Тогда Лялька выходит с книжкой на улицу, якобы подышать.
– Лялька, ты с улицы звонишь? Небось, сидишь там без куртки? А у нас снег, я ботинки промочил насквозь, наверняка простужусь. Что у тебя за шум?
Фонтаны кругом шумят, объясняет она. С подсветкой. Красное, синее, белое, красное, синее, белое, для патриотизма. И флаги в небе полощутся, бьются и хлопают. Не от ветра, а, как все тут, от электричества. У оснований флагштоков гудят направленные в небо вентиляторы. Небо в пустыне должно быть со звездами, но над Лас-Вегасом небо красноватое, воспаленное. Этим Лялька тоже всегда возмущается: окружающую среду отравили аж до звезд.
Зато звезды прилетают туда на гастроли. Морщинистые, накрашенные, давно забытые звезды, свет которых в остальном мире угас; только в Лас-Вегас доходят волны их затухшей славы. Некоторые, вроде бы окончательно умершие, продолжают петь и танцевать в виде голограмм.
– Элвис жил, Элвис жив, Элвис будет жить, – говорю я.
– Что это у тебя в последнее время шутки какие-то дурацкие? Слушай, Раймонда после омара еще и креветок слопала целую гору. Она с этими членистоногими очень ловко управляется, я так не умею.
– Мы росли в детском саду на продленке, а у ее семьи была… как это – латифундия? Или гасиенда?
– Раймонда выросла в Бруклине, а ни на какой не на гасиенде. Я уверена, что они бедствовали.
– Почему бедствовали? Ее дедушка был гангстер. Она мне сама хвалилась: один из крупнейших на Тринидаде. А потом, уже в Бруклине, они скупали дома, которые шли на снос, и аварийное жилье сдавали своим же тринидадцам.
– Тебе не стыдно? Тринидад – значит, обязательно гангстеры? Какой примитивный расизм!

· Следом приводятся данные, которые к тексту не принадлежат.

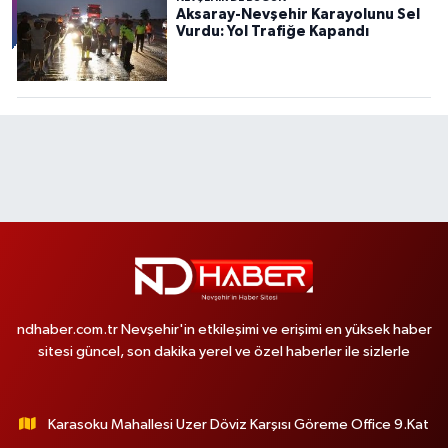
Aksaray-Nevşehir Karayolunu Sel
Vurdu: Yol Trafiğe Kapandı
ndhaber.com.tr Nevşehir'in etkileşimi ve erişimi en yüksek haber
sitesi güncel, son dakika yerel ve özel haberler ile sizlerle
Karasoku Mahallesi Uzer Döviz Karşısı Göreme Office 9.Kat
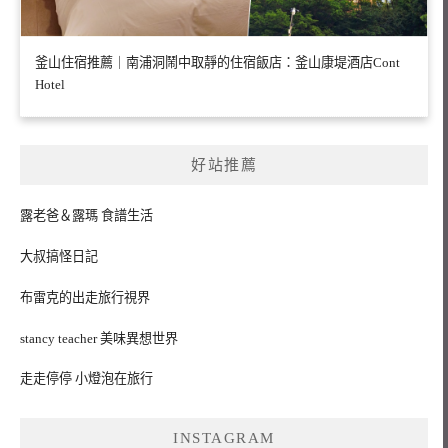
釜山住宿推薦｜南浦洞鬧中取靜的住宿飯店：釜山康堤酒店Cont
Hotel
好站推薦
露老爸＆露瑪 食譜生活
大叔搞怪日記
布雷克的出走旅行視界
stancy teacher 美味異想世界
走走停停 小燈泡在旅行
INSTAGRAM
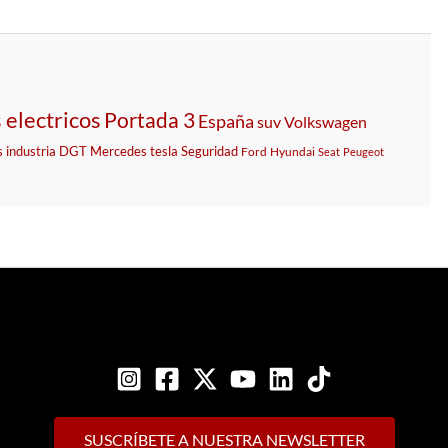
 electricos
Portada 3
España
suv
Volkswagen
s
industria
DGT
Mercedes
tesla
Seguridad
Ford
Hyundai
Seat
Peugeot
SUSCRÍBETE A NUESTRA NEWSLETTER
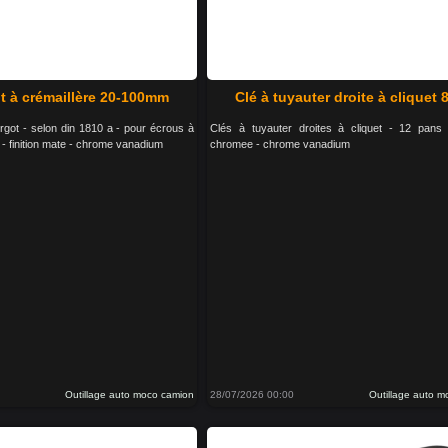
ot à crémaillère 20-100mm
Clé à tuyauter droite à cliquet
ergot - selon din 1810 a - pour écrous à
Clés à tuyauter droites à cliquet - 12 pans
 - finition mate - chrome vanadium
chromee - chrome vanadium
Outillage auto moco camion
28/07/2026 00:00
Outillage auto 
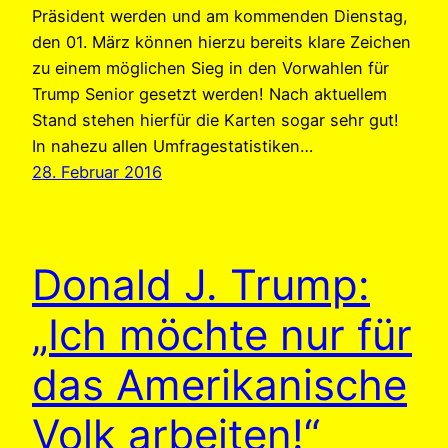
Präsident werden und am kommenden Dienstag,
den 01. März können hierzu bereits klare Zeichen
zu einem möglichen Sieg in den Vorwahlen für
Trump Senior gesetzt werden! Nach aktuellem
Stand stehen hierfür die Karten sogar sehr gut!
In nahezu allen Umfragestatistiken…
28. Februar 2016
Donald J. Trump:
„Ich möchte nur für
das Amerikanische
Volk arbeiten!“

И когда ты наконец избавишься от своих тупых стереотипов… Но как Гришка мог, как он мог! После покойной Ларочки…
Ну, предположим, мог. Ларочка была женщина величественная и томная. Ляльку шпыняла, Григория зашпыняла совсем. Он заслужил напоследок свою жизнерадостную Раймонду.
– Нет, я Гришку вполне могу понять. У Раймонды есть свои достоинства… большие достоинства… У нее такие выдающиеся достоинства…
– Не говори пошлостей! – вскрикивает Лялька. – Это у тебя что-то уже старческое, честное слово. Ты бы следил за собой, превращаешься в сластолюбивого старпера.
Ляля старательно сочувствует Раймонде, исторически угнетенному меньшинству. На мне запас ее терпимости обычно кончается. Со мной она щеголяет своей бестактностью.
– Но эти ее азартные игры… Ей все одно, у нее все доход: честно заработать, выиграть, отсудить, пособие по бедности отжулить у государства, обманом выцыганить… Ох, – пугается Лялька, – что я сейчас сказала! «Выцыганить»! Как нас ужасно воспитали! Как это все в нас сидит!